Deux types de réductions permises par la compensation

Les réductions d’émissions permises par la compensation sont de deux ordres : les émissions évitées (réduire hors de son périmètre) et les émissions négatives (développer la séquestration et le stockage) :

NetZeroInitiative Source : Vers un nouveau référentiel de la neutralité carbone des entreprises (publication de la Net Zero Initiative, 2019)

Un marché qui a retrouvé son dynamisme

Porté par l’engagement des acteurs corporate soucieux de s’inscrire dans une trajectoire de neutralité carbone, le volume mondial des transactions de VER (Voluntary Emission Reduction, ou crédit carbone volontaire) est passé de 43 millions à 90 millions de tonnes de CO2 entre 2017 et 2018 :

VERTransaction Source : State of the Voluntary Carbon Markets 2019, Ecosystem Marketplace).

La croissance est de 50 % pour les émissions évitées (projets d’énergie renouvelable, de gestion des déchets, d’équipements des ménages, de processus industriels, d’efficacité énergétique et de transport) et de 205% pour la séquestration naturelle (projets Land Use, Land Use Change and Forestry).

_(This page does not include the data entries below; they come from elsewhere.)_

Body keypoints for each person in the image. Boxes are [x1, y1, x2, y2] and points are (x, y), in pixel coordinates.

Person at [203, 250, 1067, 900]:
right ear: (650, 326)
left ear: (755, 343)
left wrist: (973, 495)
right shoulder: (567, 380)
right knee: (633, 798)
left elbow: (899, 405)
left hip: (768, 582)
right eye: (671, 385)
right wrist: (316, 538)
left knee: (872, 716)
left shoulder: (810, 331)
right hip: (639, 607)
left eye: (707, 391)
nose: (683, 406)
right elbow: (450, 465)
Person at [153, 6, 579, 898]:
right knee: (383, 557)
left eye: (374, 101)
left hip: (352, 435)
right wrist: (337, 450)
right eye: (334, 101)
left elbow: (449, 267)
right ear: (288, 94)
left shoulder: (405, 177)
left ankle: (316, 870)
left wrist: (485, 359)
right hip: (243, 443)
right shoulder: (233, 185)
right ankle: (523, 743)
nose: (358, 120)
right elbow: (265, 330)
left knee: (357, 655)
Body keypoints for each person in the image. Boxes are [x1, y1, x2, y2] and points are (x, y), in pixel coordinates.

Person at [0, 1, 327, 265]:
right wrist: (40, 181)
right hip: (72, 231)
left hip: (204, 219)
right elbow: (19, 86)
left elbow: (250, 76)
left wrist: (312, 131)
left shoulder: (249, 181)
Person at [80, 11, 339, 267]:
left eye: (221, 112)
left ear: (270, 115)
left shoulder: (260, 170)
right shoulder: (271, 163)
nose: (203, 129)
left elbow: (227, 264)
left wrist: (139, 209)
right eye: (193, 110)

Notons ici que si nous avons rejeté des scénarios reposants sur des futures technologies de séquestration carbone, la séquestration naturelle qui consiste à planter des arbres et éviter la déforestation est d’autant plus intéressante qu’elle apporte aussi des bienfaits significatifs quant au maintien de la biodiversité.

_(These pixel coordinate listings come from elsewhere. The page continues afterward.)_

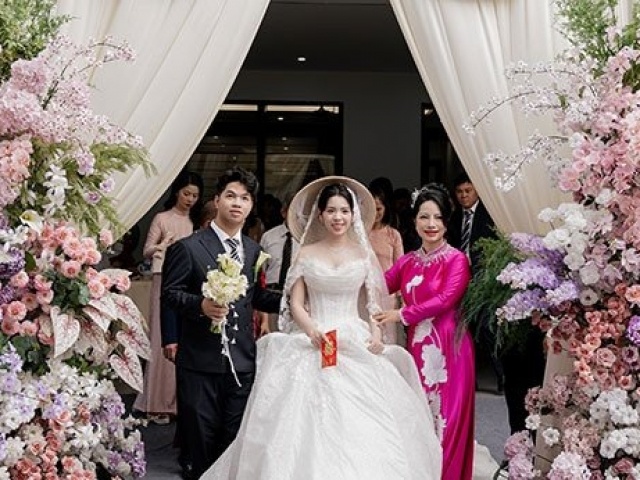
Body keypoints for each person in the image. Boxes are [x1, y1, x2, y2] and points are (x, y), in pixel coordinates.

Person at [201, 176, 442, 480]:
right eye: (331, 211)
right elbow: (296, 303)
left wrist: (376, 334)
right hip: (314, 337)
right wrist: (312, 330)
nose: (338, 217)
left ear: (353, 215)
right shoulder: (306, 253)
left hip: (353, 337)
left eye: (344, 211)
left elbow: (372, 303)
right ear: (320, 214)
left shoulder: (363, 254)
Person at [162, 166, 282, 479]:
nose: (237, 203)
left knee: (234, 446)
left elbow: (255, 296)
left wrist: (295, 300)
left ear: (251, 206)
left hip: (241, 363)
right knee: (201, 446)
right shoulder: (188, 247)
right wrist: (200, 305)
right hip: (200, 363)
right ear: (217, 201)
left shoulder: (254, 251)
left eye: (245, 198)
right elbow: (170, 294)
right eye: (231, 195)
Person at [373, 183, 475, 480]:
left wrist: (400, 314)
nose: (431, 224)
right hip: (417, 349)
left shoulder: (457, 260)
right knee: (419, 417)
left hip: (450, 349)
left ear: (447, 222)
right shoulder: (407, 262)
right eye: (424, 217)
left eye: (438, 217)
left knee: (447, 420)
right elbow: (378, 284)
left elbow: (444, 300)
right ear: (414, 220)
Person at [133, 170, 203, 423]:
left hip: (190, 282)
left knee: (185, 337)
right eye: (186, 194)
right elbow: (146, 251)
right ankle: (156, 401)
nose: (190, 199)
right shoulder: (162, 218)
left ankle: (179, 401)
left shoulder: (196, 221)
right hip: (163, 277)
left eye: (195, 195)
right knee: (161, 336)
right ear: (177, 192)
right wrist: (163, 246)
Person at [447, 172, 505, 394]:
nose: (464, 196)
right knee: (464, 330)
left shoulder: (489, 214)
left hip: (484, 279)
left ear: (477, 191)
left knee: (488, 329)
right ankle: (470, 378)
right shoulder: (454, 217)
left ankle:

La compensation peut apporter un écot significatif de l’ordre de 12%

Comparons maintenant ces chiffres avec les réductions nécessaires. Prenons d’abord en compte le fait qu’à cause de l’inertie des structures sociales, politiques et physiques, nous ne réduirons malheureusement pas nos émissions de 6% par an dans les 10 prochaines années. La courbe présentée plus haut, qui se veut aussi réaliste que possible, implique en fait une décroissance de 2% par an pour la période 2020-2030 (avant d’accélérer sur la période 2031-2100), soit 7,5 gigatonnes de réductions nettes sur 10 ans. En considérant de façon conservatrice que les projets de réduction et séquestration carbone se maintiendront à leur niveau de 2018 pour la période 2020-2030 (soit un total d’environ 900 millions), cela représenterait 12% des réductions nécessaires totales des 10 prochaines années.

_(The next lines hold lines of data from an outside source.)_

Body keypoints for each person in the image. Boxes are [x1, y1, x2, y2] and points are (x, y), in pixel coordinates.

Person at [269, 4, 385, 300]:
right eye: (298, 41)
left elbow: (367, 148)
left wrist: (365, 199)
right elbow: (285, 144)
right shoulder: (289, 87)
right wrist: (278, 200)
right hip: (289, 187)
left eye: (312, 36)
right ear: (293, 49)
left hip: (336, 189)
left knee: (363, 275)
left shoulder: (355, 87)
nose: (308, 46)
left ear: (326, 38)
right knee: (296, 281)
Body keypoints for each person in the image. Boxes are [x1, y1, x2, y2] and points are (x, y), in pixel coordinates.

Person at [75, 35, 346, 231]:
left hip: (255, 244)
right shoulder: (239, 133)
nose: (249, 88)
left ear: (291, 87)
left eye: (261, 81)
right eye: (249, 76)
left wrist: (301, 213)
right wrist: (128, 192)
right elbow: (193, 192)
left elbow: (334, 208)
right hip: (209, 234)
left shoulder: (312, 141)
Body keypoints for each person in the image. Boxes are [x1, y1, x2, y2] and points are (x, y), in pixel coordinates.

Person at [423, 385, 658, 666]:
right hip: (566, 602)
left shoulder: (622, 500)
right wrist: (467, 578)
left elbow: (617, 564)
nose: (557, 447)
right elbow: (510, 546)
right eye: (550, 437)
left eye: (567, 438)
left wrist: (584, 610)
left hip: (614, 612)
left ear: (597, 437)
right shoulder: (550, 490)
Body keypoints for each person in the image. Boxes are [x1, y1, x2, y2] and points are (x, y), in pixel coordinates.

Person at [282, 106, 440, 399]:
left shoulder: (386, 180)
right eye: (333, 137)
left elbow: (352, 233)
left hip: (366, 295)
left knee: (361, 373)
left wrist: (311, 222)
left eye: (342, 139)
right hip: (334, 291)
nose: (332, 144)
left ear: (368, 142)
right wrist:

Cet ordre de grandeur nous semble d’autant plus important que l’on sait que la fenêtre de tir est extrêmement réduite : le premier graphique du document montre en particulier que si les émissions ne baissent pas dans les 10 prochaines années, le taux de réduction annuel pour un scénario 2 degrés ne sera pas de 6% … mais de 10% ! On retrouve ici l’un des arguments les plus forts de la compensation : ce n’est bien évidemment qu’une des actions à mettre en œuvre mais elle est applicable tout de suite. Ce que confirme le dernier rapport de la World Bank, State and Trends of Carbon Pricing 2019 (lien ici),

“A key benefit of carbon crediting is in giving buyers the flexibility to reduce some of their emissions by funding mitigation in sectors and/or jurisdictions where the cost is lower. Lowering the cost of mitigation could facilitate an increase in climate action ambition. As long as the reductions generated from crediting activities are real, crediting can also speed up climate action by enabling reductions to happen faster.”

Au final, la compensation ne suffira pas pour aligner les portefeuilles d’investissement avec le scénario 2 degrés. Pour autant, l’intégration de la compensation dans la stratégie d’alignement des portefeuilles contribue à la solution d’une manière significative.